Shared services contract losses leave council feeling blue
A joint venture company set up with computer giant IBM to save Somerset county council millions of pounds has lost £31 million and is so inflexible that it is making the job of finding savings even harder, the council has heard.
Somerset's Conservative leader, Councillor Ken Maddock, has slammed the-private partnership Southwest One at the council's budget-fixing meeting. The troubled contract stems from a shared serve agreement signed in 2007 between Somerset - then a Lib-Dem council - Avon & Somerset Police, Taunton Deane borough council and IBM.
The joint venture company was to run back-office services including procurement and human resources and produce £192 million savings to Somerset county council alone over 10 years.
But the deal was in trouble almost from the beginning. A report released last year by Somerset council admits that the SAP system put in to streamline purchasing had caused big problems for staff and suppliers.
The report said that so far, only £6m of savings had been delivered, with £60m to come.
At the beginning of last year, the council announced it was to renegotiate its area of the contract and bring some services and staff back in-house.

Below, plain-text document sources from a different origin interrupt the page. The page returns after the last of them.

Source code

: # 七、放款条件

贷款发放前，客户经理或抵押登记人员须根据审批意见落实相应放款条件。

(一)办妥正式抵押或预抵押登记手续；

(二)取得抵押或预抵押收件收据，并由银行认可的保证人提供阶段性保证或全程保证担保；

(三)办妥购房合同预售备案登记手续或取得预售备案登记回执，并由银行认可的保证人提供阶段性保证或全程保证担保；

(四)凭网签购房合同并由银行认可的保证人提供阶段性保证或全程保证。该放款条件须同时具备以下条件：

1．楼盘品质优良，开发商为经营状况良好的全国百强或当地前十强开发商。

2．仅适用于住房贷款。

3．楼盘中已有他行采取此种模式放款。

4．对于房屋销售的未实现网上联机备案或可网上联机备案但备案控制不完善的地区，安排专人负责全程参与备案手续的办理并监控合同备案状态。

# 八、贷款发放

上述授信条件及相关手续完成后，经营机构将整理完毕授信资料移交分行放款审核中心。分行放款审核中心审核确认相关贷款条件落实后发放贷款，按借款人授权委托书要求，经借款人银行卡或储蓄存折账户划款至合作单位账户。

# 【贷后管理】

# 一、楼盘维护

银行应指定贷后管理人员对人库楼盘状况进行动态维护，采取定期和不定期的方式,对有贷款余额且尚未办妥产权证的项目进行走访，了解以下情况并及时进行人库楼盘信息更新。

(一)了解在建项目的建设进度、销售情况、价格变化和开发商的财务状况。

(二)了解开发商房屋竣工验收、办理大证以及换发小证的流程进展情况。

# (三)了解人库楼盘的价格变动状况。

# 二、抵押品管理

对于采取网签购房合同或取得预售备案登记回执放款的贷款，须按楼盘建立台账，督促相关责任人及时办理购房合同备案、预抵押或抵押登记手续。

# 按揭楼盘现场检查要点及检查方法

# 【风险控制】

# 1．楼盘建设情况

Now 12 months on, the contract has saved the council only £10m of the money it was originally projected to save by this stage of the 10-year contract. "Southwest One's accounts year-on-year, show losses, staggering losses, just published of £31m, and failures to meet modest savings targets," said Maddock in a BBC report.
Maddock said he did not blame the failings on the workforce, but "the contract, the complications, the failed technology, the missed opportunities, the lack of promised savings".
A spokesman for Southwest One blamed the pre-tax loss in 2010 on public sector cutbacks which mean it could not deliver the projected savings. The company's losses are borne by IBM.